Provided passage:
##############################
The Weird World of Malware: What Phases of Attacks Exist?

Malicious software poses a very real risk to your mobile security. In the interest of arming our readers with critical knowledge, let’s delve into the world of malware and its attack phases. Another and more familiar term used to refer to malicious software is Malware. These are computer programs are made specifically to target systems and compromise data.

You’ve probably heard of some examples of malware before like Trojans. A Trojan is a type of virus or program that allows external users to connect without the owner’s knowledge. The Trojan is the most common malware found today. What needs to be remembered is that malware is constantly evolving. These little buggers are constantly being tweaked to get past firewalls and other forms of security.

It usually has three phases when it attacks a phone or a system: infection, embedding, and contamination.

Infection

There are various ways to get malware on a smartphone and other mobile devices. It can be because of a wrong installation or a scam that deceived the user. Presently, their infection falls under different categories: explicit permission, implied permission, no interaction, and common interaction.

Embedding

Once the malware has penetrated into your mobile device’s system, it will move on to the next phase which is to do what it was designed to do: cause damage. The extent or the kind of damage the user gets depends on the type of malware they get infected with. A user’s data can be stolen in order to be sold. Malware can damage, modify, or even wipe the information in the device. It can even provide a backdoor for potential attacks in the future.

Contamination

Once the malware has done its job, the last phase of its programming will kick in. It’ll try to spread from your device to another. So if your device has malware and you transfer data from your phone to your desktop, there’s a high probability that your desktop has now been infected.

What can you do?

As always, be wary of unfamiliar apps and web pages. It would be prudent to always keep an antivirus in all your devices. There are several free and paid security apps for smartphones. If your antivirus detects any malware attacks on your device, determine the source and avoid it like the plague.

The end users are the first line of defense when it comes to the security of their devices.
##############################
[Saved data entries]
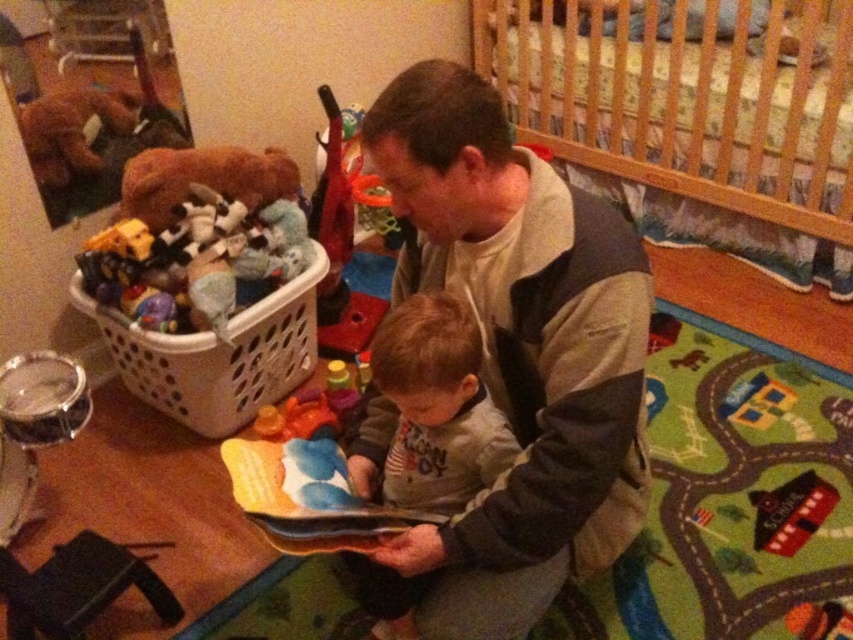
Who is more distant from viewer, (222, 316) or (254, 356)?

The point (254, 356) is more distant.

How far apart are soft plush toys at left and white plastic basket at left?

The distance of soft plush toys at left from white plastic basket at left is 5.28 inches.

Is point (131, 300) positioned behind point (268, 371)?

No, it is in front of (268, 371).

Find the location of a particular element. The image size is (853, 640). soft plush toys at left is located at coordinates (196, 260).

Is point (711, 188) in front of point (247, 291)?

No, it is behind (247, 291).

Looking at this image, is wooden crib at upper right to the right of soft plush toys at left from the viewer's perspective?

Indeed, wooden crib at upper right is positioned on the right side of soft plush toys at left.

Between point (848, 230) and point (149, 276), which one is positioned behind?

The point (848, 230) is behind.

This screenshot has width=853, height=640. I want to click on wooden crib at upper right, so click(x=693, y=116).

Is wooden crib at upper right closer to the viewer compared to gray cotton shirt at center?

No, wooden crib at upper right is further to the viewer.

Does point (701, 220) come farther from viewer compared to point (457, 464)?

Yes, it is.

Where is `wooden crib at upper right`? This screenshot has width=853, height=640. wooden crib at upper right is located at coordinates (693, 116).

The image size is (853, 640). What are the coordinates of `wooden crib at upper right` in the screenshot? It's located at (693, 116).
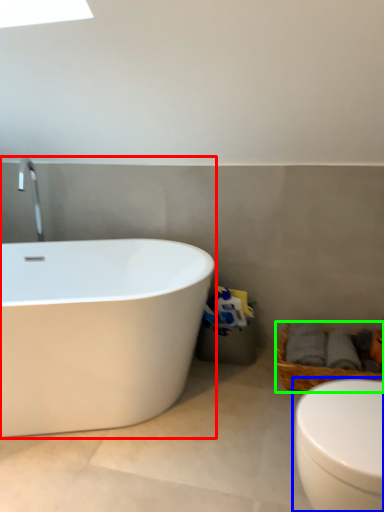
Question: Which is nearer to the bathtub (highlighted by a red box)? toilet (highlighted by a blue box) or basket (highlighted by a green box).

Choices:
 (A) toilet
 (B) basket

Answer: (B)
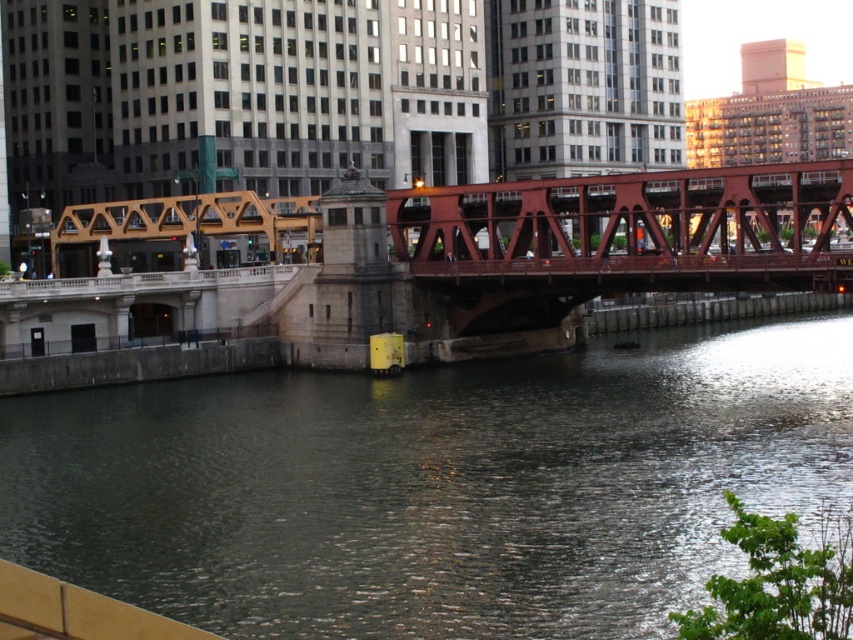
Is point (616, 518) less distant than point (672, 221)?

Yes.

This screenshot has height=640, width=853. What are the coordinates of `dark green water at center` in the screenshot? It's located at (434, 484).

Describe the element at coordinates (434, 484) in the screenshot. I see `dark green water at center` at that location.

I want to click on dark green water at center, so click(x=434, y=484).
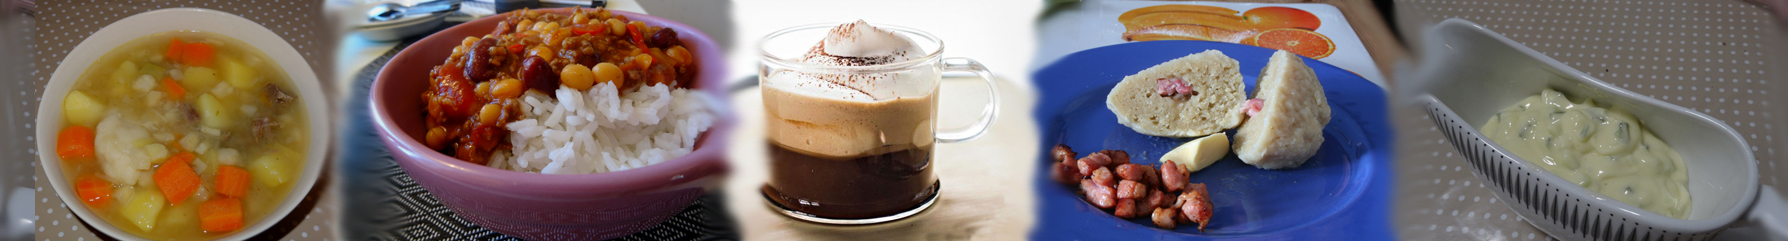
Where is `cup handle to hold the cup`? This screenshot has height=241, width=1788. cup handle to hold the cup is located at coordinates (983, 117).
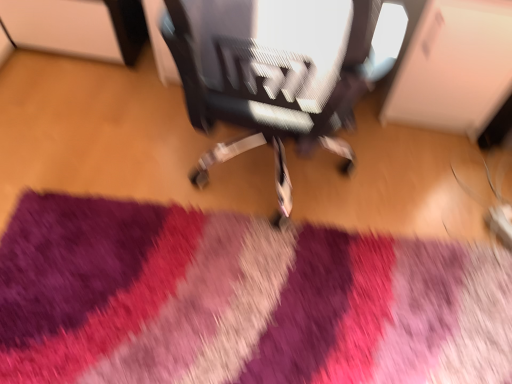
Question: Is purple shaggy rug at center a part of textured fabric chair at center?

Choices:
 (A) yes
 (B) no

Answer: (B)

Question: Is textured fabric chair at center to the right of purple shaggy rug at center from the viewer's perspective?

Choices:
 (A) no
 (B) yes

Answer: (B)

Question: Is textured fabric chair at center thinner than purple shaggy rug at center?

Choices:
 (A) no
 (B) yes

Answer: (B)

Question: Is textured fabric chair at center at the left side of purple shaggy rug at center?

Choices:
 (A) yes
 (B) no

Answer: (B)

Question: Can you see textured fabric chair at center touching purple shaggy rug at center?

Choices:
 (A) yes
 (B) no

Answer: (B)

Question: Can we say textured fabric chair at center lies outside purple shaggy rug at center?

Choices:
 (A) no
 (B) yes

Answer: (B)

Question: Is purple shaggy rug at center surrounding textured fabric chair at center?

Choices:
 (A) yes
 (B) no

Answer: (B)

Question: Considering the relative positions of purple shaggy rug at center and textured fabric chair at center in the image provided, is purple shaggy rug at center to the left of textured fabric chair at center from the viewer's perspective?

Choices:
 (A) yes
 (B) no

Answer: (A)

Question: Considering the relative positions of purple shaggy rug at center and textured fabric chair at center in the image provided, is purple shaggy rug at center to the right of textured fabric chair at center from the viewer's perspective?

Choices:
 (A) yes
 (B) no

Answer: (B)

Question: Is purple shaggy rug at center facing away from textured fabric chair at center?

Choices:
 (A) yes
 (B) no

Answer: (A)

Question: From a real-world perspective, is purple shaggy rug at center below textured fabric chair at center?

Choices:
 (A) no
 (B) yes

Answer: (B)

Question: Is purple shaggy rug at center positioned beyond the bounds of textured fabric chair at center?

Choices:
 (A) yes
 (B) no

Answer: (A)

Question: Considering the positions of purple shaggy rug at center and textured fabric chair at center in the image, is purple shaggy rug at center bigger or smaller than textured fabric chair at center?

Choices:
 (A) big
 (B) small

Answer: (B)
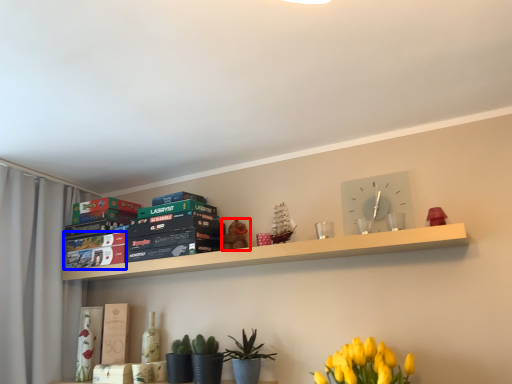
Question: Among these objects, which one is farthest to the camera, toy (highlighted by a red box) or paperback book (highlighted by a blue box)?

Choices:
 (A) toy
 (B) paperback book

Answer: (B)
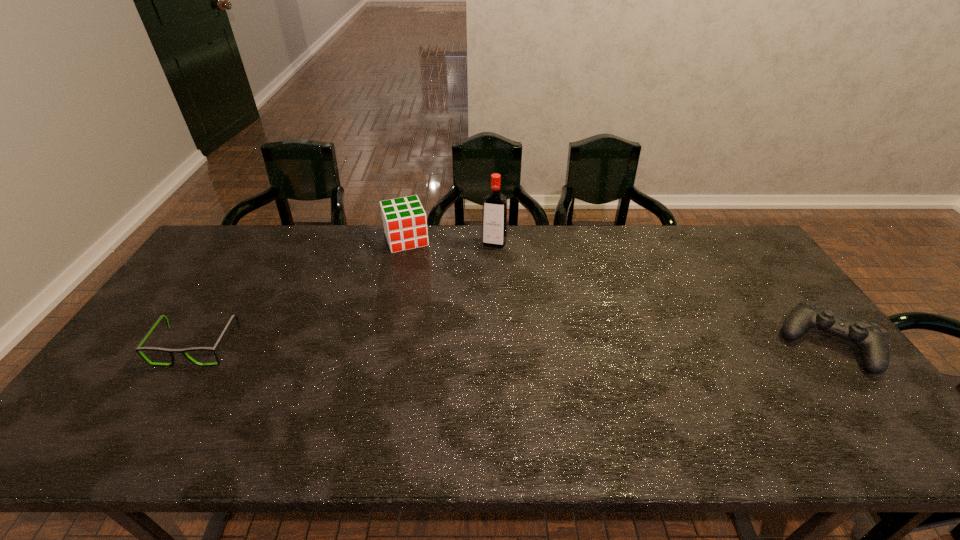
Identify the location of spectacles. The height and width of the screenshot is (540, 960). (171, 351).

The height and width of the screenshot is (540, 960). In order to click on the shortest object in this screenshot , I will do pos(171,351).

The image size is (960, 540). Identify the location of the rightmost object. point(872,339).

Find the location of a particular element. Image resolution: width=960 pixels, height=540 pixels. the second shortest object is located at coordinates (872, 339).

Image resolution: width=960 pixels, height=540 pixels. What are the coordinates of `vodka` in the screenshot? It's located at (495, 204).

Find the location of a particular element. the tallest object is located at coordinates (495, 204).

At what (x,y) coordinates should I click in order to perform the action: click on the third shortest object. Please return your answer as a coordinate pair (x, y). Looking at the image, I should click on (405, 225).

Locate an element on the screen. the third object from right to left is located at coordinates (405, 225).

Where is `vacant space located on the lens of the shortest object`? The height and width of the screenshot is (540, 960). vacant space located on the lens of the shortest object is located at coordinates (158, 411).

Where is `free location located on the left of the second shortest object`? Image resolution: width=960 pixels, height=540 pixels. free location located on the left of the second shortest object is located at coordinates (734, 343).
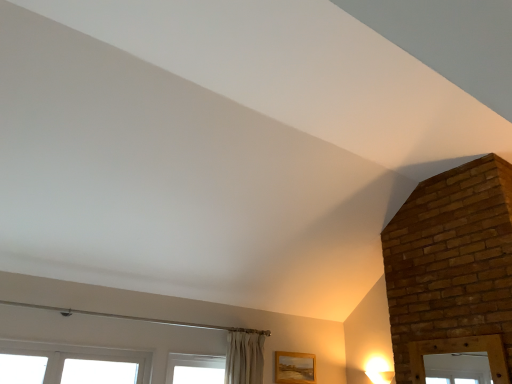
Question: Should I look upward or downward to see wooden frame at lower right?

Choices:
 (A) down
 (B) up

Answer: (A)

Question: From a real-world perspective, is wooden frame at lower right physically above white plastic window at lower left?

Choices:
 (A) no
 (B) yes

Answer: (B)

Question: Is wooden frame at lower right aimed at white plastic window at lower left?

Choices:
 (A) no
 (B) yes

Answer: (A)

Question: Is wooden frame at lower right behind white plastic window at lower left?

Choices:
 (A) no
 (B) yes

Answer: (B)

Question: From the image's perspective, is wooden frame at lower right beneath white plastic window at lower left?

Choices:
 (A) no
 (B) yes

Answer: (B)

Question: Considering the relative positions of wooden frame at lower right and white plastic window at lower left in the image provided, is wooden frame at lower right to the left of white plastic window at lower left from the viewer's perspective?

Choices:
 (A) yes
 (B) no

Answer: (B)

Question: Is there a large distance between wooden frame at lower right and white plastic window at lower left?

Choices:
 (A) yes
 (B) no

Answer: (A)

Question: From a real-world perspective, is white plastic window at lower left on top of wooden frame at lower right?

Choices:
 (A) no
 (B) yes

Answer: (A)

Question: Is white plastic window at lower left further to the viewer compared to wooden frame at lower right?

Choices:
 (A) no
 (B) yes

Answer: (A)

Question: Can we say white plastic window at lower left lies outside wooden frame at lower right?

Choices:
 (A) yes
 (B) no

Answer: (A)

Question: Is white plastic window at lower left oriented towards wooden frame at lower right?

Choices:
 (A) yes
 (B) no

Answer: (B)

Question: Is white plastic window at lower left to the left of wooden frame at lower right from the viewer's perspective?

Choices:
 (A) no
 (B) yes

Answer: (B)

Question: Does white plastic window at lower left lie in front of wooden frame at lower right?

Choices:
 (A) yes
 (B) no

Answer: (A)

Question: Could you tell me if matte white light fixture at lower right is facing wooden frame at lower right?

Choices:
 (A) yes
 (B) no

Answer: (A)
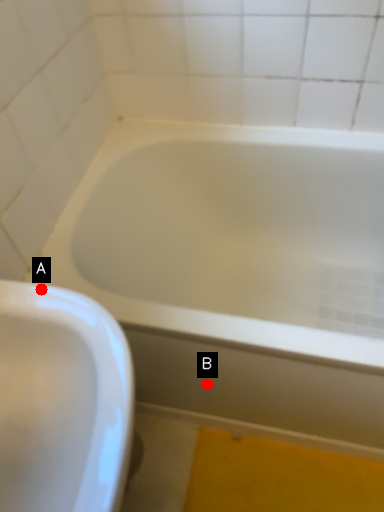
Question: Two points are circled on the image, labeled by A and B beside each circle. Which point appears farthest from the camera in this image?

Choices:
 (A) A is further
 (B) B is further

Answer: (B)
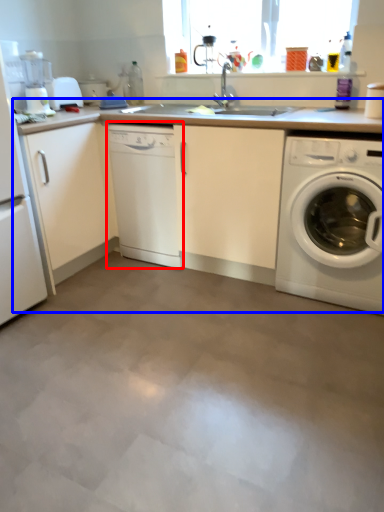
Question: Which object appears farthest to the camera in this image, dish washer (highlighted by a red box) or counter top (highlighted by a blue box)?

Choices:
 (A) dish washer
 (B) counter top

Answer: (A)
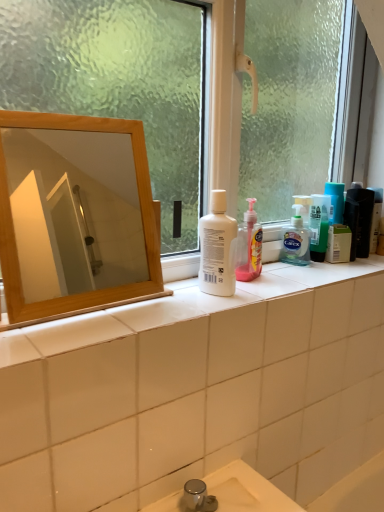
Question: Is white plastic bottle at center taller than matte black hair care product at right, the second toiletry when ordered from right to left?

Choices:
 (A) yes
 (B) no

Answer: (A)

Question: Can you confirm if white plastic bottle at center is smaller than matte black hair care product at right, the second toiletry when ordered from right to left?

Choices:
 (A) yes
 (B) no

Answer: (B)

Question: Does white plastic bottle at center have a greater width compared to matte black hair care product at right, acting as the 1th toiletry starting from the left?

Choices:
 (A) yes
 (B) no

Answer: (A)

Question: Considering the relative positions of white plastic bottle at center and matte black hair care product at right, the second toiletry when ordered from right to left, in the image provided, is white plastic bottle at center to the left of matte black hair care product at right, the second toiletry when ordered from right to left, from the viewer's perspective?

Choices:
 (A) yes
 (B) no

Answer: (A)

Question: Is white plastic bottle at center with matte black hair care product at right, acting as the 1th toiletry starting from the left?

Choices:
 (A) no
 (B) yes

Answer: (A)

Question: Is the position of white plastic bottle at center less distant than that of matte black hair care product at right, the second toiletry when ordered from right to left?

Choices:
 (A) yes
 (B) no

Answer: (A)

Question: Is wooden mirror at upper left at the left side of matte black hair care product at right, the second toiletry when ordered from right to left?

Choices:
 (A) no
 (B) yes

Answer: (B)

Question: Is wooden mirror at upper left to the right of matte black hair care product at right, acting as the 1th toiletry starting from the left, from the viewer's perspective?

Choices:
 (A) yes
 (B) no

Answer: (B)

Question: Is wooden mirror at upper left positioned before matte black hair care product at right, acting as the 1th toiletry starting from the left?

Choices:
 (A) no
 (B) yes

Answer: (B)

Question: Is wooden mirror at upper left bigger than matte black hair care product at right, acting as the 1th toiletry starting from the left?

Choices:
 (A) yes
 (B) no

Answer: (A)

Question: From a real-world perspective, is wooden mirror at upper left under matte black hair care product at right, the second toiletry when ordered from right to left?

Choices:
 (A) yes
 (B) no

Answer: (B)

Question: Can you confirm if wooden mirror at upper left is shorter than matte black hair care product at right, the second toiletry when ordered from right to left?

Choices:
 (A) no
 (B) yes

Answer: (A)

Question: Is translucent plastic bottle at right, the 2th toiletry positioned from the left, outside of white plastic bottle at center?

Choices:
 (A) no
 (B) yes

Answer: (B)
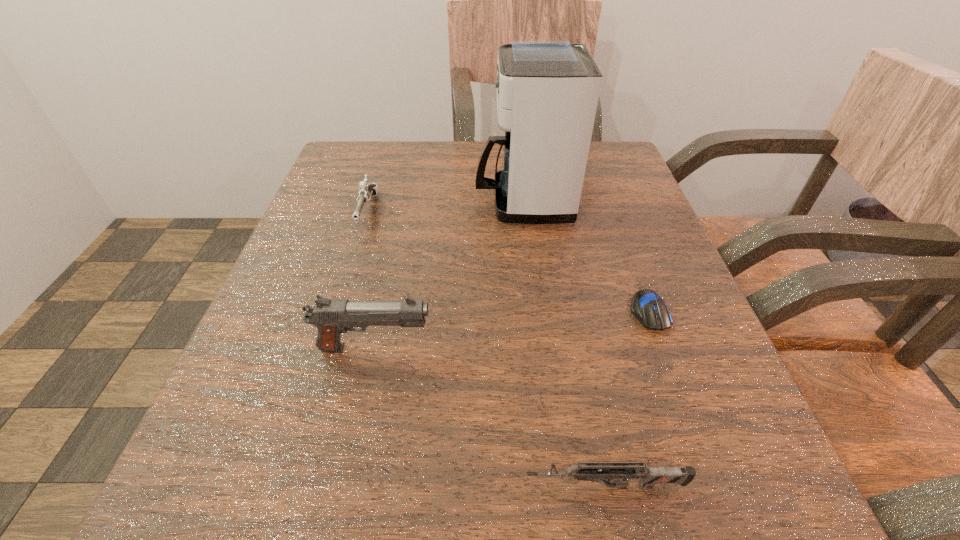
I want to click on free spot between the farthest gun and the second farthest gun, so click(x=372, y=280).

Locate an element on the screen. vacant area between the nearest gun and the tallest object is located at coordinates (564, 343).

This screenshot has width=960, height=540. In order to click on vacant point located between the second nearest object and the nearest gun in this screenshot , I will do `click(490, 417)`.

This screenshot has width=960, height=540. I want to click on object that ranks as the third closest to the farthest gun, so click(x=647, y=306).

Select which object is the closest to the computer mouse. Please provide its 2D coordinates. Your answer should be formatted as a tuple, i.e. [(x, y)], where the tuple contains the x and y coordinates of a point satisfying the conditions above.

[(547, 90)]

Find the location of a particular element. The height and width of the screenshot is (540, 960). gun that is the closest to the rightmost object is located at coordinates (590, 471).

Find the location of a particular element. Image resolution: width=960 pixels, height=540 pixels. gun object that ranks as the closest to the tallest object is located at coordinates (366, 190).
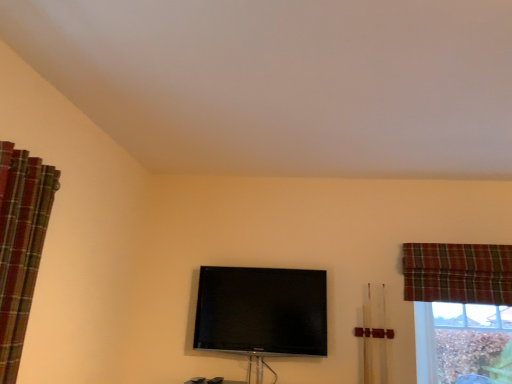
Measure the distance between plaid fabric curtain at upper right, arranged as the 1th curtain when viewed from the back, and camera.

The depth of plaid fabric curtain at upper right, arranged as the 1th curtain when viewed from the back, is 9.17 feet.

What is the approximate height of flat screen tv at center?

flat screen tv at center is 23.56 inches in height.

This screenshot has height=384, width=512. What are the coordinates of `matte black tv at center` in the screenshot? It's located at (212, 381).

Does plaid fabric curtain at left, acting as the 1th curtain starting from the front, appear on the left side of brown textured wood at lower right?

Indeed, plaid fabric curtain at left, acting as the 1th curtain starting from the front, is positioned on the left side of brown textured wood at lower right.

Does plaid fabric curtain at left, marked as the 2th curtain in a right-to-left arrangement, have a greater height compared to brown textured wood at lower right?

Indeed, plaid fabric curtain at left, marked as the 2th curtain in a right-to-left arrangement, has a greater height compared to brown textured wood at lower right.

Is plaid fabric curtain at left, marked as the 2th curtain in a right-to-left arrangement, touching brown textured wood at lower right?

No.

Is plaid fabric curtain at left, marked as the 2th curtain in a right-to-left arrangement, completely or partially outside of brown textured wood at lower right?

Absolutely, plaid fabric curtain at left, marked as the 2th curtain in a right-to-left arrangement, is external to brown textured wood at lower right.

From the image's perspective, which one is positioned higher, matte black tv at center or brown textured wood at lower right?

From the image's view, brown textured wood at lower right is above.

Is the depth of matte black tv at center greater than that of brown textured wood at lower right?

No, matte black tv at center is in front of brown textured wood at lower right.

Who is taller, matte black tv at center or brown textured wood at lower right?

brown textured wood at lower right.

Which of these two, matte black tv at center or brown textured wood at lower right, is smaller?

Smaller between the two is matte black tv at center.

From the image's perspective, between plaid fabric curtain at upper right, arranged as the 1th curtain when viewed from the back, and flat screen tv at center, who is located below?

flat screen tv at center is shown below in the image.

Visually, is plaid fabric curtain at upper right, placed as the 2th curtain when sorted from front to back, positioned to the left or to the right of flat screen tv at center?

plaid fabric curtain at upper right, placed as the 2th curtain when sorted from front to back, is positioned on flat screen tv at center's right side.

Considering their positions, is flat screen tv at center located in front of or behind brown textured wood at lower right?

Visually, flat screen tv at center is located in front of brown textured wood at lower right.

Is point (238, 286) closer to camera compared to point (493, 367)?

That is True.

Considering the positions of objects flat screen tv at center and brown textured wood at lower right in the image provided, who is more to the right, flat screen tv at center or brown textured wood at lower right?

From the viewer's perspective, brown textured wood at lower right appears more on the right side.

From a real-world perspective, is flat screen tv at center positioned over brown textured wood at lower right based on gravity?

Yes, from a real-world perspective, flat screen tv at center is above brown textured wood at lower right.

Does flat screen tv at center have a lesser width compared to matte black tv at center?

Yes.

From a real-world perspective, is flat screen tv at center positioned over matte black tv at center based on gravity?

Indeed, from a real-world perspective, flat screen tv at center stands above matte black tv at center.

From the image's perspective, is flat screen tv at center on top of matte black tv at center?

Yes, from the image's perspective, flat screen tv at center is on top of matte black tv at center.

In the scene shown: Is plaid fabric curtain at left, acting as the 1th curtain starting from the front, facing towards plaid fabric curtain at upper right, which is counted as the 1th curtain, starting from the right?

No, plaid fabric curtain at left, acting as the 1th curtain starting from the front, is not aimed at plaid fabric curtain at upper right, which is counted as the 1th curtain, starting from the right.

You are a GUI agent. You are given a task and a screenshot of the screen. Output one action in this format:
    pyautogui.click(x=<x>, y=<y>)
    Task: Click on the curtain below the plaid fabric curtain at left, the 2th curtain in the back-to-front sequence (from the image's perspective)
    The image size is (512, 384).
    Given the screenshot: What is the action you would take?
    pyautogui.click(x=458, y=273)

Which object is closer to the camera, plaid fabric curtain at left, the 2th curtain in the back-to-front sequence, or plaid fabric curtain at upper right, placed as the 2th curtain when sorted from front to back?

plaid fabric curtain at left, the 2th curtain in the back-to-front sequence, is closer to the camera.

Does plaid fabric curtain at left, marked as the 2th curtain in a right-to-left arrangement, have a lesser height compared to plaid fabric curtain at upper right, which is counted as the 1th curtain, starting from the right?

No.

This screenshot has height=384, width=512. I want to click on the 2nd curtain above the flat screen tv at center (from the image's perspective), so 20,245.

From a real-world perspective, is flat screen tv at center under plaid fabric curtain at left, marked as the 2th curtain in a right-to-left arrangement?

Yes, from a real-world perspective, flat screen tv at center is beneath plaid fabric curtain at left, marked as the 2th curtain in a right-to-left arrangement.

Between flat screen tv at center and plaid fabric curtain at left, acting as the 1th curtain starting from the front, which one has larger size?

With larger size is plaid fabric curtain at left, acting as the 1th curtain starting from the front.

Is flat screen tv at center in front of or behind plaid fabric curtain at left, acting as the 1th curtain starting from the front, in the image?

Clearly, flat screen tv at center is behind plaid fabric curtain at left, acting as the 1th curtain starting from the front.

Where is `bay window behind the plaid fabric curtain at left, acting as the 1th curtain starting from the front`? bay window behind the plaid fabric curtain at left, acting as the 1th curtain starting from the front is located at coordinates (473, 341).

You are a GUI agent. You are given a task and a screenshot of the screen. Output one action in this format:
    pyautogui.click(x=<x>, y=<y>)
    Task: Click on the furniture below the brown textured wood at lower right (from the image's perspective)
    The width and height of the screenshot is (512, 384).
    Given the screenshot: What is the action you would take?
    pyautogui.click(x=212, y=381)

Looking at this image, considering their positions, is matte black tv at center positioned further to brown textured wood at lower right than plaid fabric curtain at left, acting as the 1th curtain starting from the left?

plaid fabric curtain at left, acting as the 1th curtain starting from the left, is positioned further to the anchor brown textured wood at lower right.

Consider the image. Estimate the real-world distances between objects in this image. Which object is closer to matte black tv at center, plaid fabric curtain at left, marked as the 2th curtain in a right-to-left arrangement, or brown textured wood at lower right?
##############################
Exercises:
A. Summarize the malware article in two sentences.
B. Answer these questions from the malware article, one per line:
(i) What type of malware does it call the most common found today?
(ii) What four categories does infection currently fall under?
(iii) What does the malware try to do in its last phase?
Rely only on the malware article, not the records.

Numbered responses:
A. Malware is software made specifically to target systems and compromise data, and it usually attacks a phone or system in three phases: infection, embedding, and contamination. Users should be wary of unfamiliar apps and web pages and keep an antivirus on all their devices.

B.
(i) The Trojan.
(ii) Explicit permission, implied permission, no interaction, and common interaction.
(iii) It tries to spread from your device to another.